## INSTRUCTIONS FOR THE TASK
Restate word for word the entries below, starting at the line with "36: (780, 511, 0.60)" and ending at the line with "68: (330, 196, 0.50)". Keep both end lines and omit the pictures.

## PROVIDED ENTRIES
==============================

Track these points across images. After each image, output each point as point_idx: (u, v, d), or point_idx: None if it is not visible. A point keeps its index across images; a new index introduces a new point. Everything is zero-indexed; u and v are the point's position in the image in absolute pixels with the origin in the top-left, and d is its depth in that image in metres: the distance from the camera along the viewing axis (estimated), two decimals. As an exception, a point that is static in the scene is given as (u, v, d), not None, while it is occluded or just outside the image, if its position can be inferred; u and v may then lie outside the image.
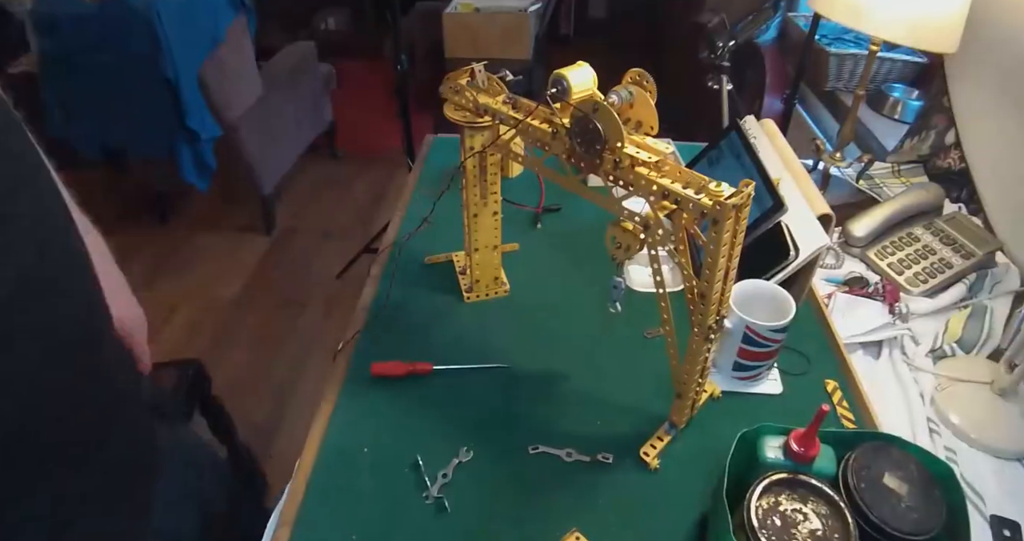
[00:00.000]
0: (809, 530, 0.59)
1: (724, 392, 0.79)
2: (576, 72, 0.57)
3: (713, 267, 0.57)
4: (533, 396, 0.79)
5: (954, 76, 1.31)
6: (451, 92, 0.72)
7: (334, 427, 0.75)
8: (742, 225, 0.56)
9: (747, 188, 0.54)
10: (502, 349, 0.84)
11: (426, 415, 0.76)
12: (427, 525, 0.65)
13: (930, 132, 1.36)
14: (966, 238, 1.08)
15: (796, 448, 0.57)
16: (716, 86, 1.62)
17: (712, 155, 0.98)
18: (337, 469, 0.71)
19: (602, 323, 0.88)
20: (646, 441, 0.72)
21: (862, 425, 0.76)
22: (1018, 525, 0.73)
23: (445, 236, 0.99)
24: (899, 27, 1.03)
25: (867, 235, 1.11)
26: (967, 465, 0.80)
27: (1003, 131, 1.17)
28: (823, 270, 1.09)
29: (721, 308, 0.62)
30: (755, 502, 0.55)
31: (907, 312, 0.99)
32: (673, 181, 0.56)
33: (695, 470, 0.70)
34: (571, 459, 0.71)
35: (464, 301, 0.92)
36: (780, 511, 0.60)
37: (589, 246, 1.00)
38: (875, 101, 1.67)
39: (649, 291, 0.83)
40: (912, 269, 1.06)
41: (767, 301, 0.78)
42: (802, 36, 1.76)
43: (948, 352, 0.95)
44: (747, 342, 0.76)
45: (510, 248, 1.00)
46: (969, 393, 0.86)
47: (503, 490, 0.69)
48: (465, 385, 0.80)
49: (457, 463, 0.70)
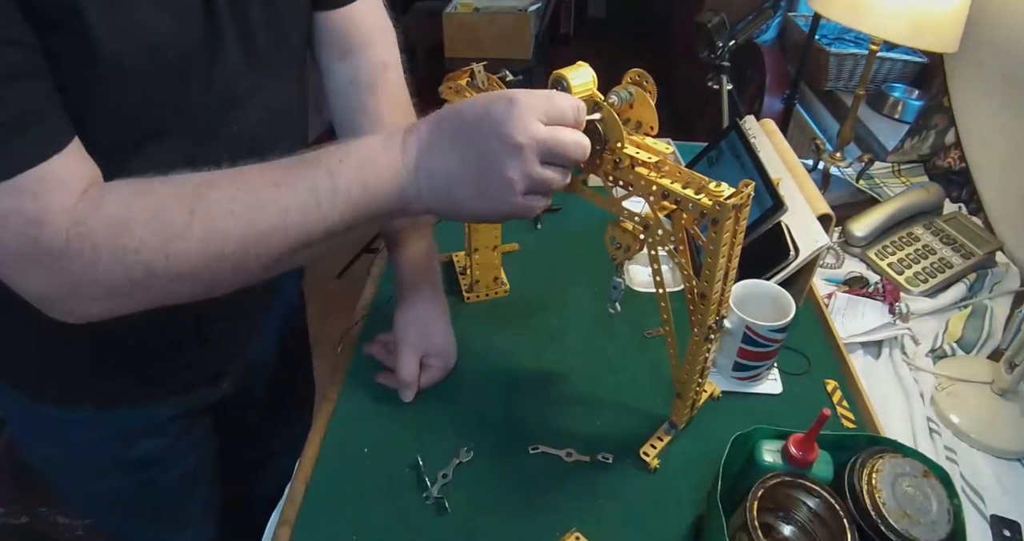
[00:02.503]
0: (809, 532, 0.59)
1: (724, 392, 0.79)
2: (576, 72, 0.57)
3: (713, 267, 0.57)
4: (533, 396, 0.79)
5: (954, 76, 1.31)
6: (451, 92, 0.72)
7: (334, 427, 0.75)
8: (742, 225, 0.56)
9: (747, 188, 0.54)
10: (502, 349, 0.84)
11: (426, 415, 0.76)
12: (427, 525, 0.65)
13: (930, 132, 1.36)
14: (966, 238, 1.09)
15: (795, 452, 0.57)
16: (716, 86, 1.62)
17: (712, 155, 0.98)
18: (337, 469, 0.71)
19: (602, 323, 0.88)
20: (646, 441, 0.72)
21: (862, 425, 0.76)
22: (1018, 525, 0.73)
23: (445, 236, 0.98)
24: (899, 27, 1.03)
25: (867, 235, 1.11)
26: (967, 465, 0.80)
27: (1003, 131, 1.17)
28: (823, 270, 1.10)
29: (721, 308, 0.62)
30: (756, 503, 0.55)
31: (907, 312, 0.99)
32: (673, 181, 0.56)
33: (695, 470, 0.70)
34: (571, 459, 0.71)
35: (464, 301, 0.92)
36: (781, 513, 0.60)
37: (589, 246, 1.00)
38: (875, 101, 1.67)
39: (649, 291, 0.83)
40: (912, 269, 1.06)
41: (767, 301, 0.78)
42: (802, 36, 1.77)
43: (948, 352, 0.95)
44: (747, 342, 0.76)
45: (510, 248, 1.00)
46: (969, 393, 0.86)
47: (503, 490, 0.69)
48: (465, 385, 0.80)
49: (457, 463, 0.70)
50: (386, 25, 0.78)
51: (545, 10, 3.49)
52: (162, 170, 0.51)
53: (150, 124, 0.54)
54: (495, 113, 0.50)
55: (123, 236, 0.47)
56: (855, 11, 1.06)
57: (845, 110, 1.44)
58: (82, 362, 0.68)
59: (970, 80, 1.27)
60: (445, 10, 3.14)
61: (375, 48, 0.76)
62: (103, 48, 0.47)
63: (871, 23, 1.05)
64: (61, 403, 0.71)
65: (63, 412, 0.72)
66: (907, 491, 0.55)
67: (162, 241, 0.47)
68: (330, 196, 0.50)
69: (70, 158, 0.47)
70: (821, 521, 0.57)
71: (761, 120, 1.06)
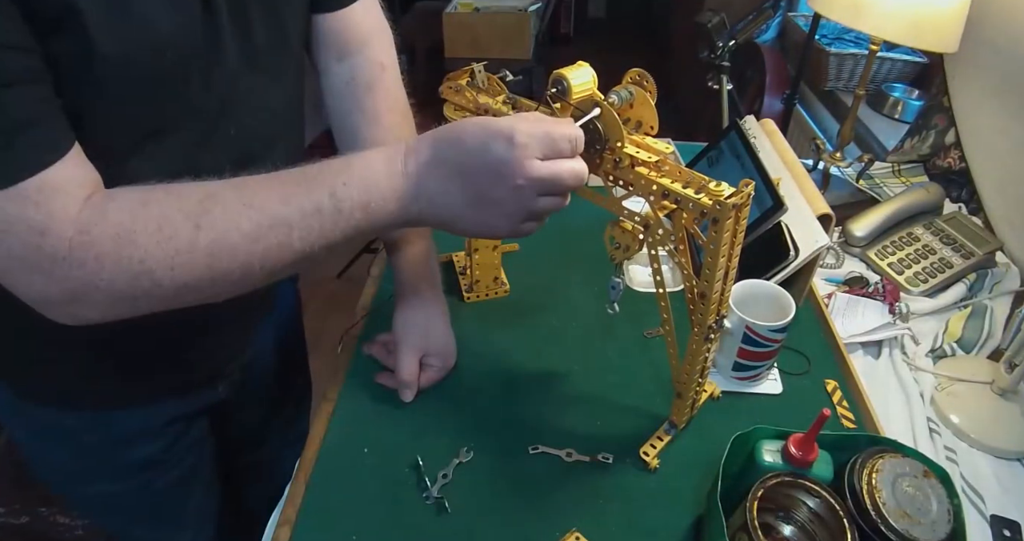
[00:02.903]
0: (809, 532, 0.59)
1: (724, 392, 0.79)
2: (576, 72, 0.57)
3: (713, 267, 0.57)
4: (533, 396, 0.79)
5: (954, 76, 1.31)
6: (451, 92, 0.72)
7: (334, 427, 0.75)
8: (742, 225, 0.56)
9: (747, 188, 0.54)
10: (502, 349, 0.84)
11: (426, 415, 0.76)
12: (427, 525, 0.65)
13: (930, 132, 1.36)
14: (966, 238, 1.08)
15: (795, 452, 0.57)
16: (716, 86, 1.62)
17: (712, 155, 0.98)
18: (337, 469, 0.71)
19: (602, 323, 0.88)
20: (646, 441, 0.72)
21: (862, 425, 0.76)
22: (1018, 525, 0.73)
23: (445, 236, 0.98)
24: (899, 27, 1.03)
25: (867, 235, 1.11)
26: (967, 465, 0.80)
27: (1003, 131, 1.17)
28: (823, 270, 1.09)
29: (721, 308, 0.62)
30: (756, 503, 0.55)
31: (907, 312, 0.99)
32: (673, 181, 0.56)
33: (695, 470, 0.70)
34: (571, 459, 0.71)
35: (464, 301, 0.92)
36: (781, 513, 0.60)
37: (589, 246, 1.00)
38: (875, 101, 1.67)
39: (649, 291, 0.83)
40: (912, 269, 1.06)
41: (767, 301, 0.78)
42: (802, 36, 1.77)
43: (948, 352, 0.95)
44: (747, 342, 0.75)
45: (510, 248, 1.00)
46: (969, 393, 0.86)
47: (503, 490, 0.69)
48: (465, 385, 0.80)
49: (457, 463, 0.70)
50: (383, 26, 0.79)
51: (545, 10, 3.49)
52: (162, 170, 0.51)
53: (149, 124, 0.55)
54: (495, 152, 0.52)
55: (128, 247, 0.47)
56: (855, 11, 1.06)
57: (845, 110, 1.44)
58: (81, 363, 0.68)
59: (970, 80, 1.27)
60: (445, 10, 3.13)
61: (372, 49, 0.77)
62: (102, 49, 0.47)
63: (871, 23, 1.05)
64: (60, 405, 0.71)
65: (63, 415, 0.72)
66: (907, 491, 0.55)
67: (167, 255, 0.48)
68: (333, 216, 0.52)
69: (72, 164, 0.47)
70: (821, 521, 0.57)
71: (761, 120, 1.06)
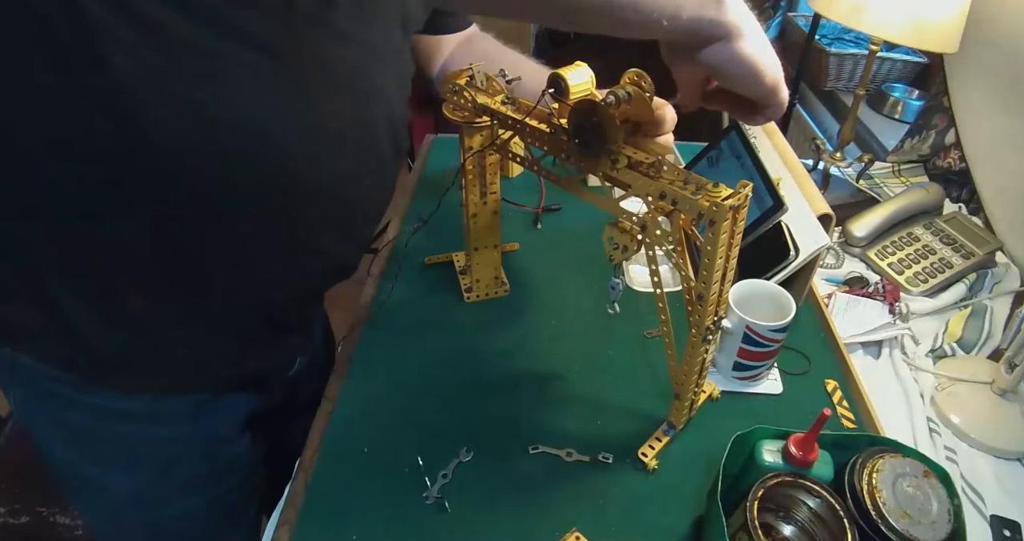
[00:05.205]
0: (810, 532, 0.59)
1: (724, 392, 0.79)
2: (574, 72, 0.57)
3: (710, 268, 0.57)
4: (533, 396, 0.79)
5: (954, 76, 1.31)
6: (450, 92, 0.72)
7: (334, 427, 0.75)
8: (740, 226, 0.56)
9: (744, 189, 0.54)
10: (502, 349, 0.85)
11: (426, 415, 0.76)
12: (427, 525, 0.65)
13: (930, 132, 1.36)
14: (966, 238, 1.09)
15: (795, 452, 0.57)
16: (716, 86, 1.62)
17: (712, 155, 0.98)
18: (337, 469, 0.71)
19: (602, 323, 0.88)
20: (645, 441, 0.72)
21: (862, 425, 0.76)
22: (1018, 525, 0.73)
23: (445, 236, 0.99)
24: (899, 27, 1.03)
25: (867, 235, 1.11)
26: (967, 465, 0.80)
27: (1003, 131, 1.17)
28: (823, 270, 1.10)
29: (719, 309, 0.62)
30: (756, 503, 0.55)
31: (907, 312, 0.99)
32: (671, 182, 0.56)
33: (695, 470, 0.70)
34: (571, 459, 0.71)
35: (464, 301, 0.92)
36: (781, 513, 0.60)
37: (589, 246, 1.00)
38: (875, 101, 1.67)
39: (649, 291, 0.83)
40: (912, 269, 1.06)
41: (767, 301, 0.78)
42: (802, 36, 1.76)
43: (948, 352, 0.95)
44: (747, 342, 0.76)
45: (510, 248, 1.00)
46: (969, 393, 0.86)
47: (503, 490, 0.69)
48: (465, 385, 0.80)
49: (457, 463, 0.70)
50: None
51: (545, 10, 3.49)
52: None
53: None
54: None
55: None
56: (855, 11, 1.06)
57: (845, 110, 1.44)
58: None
59: (970, 80, 1.27)
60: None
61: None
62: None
63: (871, 23, 1.05)
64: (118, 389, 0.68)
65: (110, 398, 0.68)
66: (907, 491, 0.55)
67: None
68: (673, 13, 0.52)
69: None
70: (821, 521, 0.57)
71: (761, 120, 1.06)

==============================

## YOUR SOLUTION
36: (780, 511, 0.60)
37: (589, 246, 1.00)
38: (875, 101, 1.67)
39: (649, 291, 0.83)
40: (912, 269, 1.06)
41: (767, 301, 0.78)
42: (802, 36, 1.76)
43: (948, 352, 0.95)
44: (747, 342, 0.76)
45: (510, 248, 1.00)
46: (969, 393, 0.86)
47: (503, 490, 0.69)
48: (465, 385, 0.80)
49: (457, 463, 0.70)
[00:02.503]
0: (809, 532, 0.59)
1: (724, 392, 0.79)
2: (576, 72, 0.57)
3: (713, 267, 0.57)
4: (533, 396, 0.79)
5: (954, 76, 1.31)
6: (451, 92, 0.72)
7: (334, 427, 0.75)
8: (742, 225, 0.56)
9: (747, 188, 0.54)
10: (502, 349, 0.84)
11: (426, 415, 0.76)
12: (427, 525, 0.65)
13: (930, 132, 1.36)
14: (966, 238, 1.09)
15: (795, 452, 0.57)
16: (716, 86, 1.62)
17: (712, 155, 0.98)
18: (337, 469, 0.71)
19: (602, 323, 0.88)
20: (646, 441, 0.72)
21: (862, 425, 0.76)
22: (1018, 525, 0.73)
23: (445, 236, 0.98)
24: (899, 27, 1.03)
25: (867, 235, 1.11)
26: (967, 465, 0.80)
27: (1003, 131, 1.17)
28: (823, 270, 1.10)
29: (721, 308, 0.62)
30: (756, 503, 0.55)
31: (907, 312, 0.99)
32: (673, 181, 0.56)
33: (695, 470, 0.70)
34: (571, 459, 0.71)
35: (464, 301, 0.92)
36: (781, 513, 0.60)
37: (589, 246, 1.00)
38: (875, 101, 1.67)
39: (649, 291, 0.83)
40: (912, 269, 1.06)
41: (767, 301, 0.78)
42: (802, 36, 1.77)
43: (948, 352, 0.95)
44: (747, 342, 0.76)
45: (510, 248, 1.00)
46: (969, 393, 0.86)
47: (503, 490, 0.69)
48: (465, 385, 0.80)
49: (457, 463, 0.70)
50: (386, 25, 0.78)
51: (545, 10, 3.49)
52: (162, 170, 0.51)
53: (150, 124, 0.54)
54: (495, 113, 0.50)
55: (123, 236, 0.47)
56: (855, 11, 1.06)
57: (845, 110, 1.44)
58: (82, 362, 0.68)
59: (970, 80, 1.27)
60: (445, 10, 3.14)
61: (375, 48, 0.76)
62: (103, 48, 0.47)
63: (871, 23, 1.05)
64: (61, 403, 0.71)
65: (63, 412, 0.72)
66: (907, 491, 0.55)
67: (162, 241, 0.47)
68: (330, 196, 0.50)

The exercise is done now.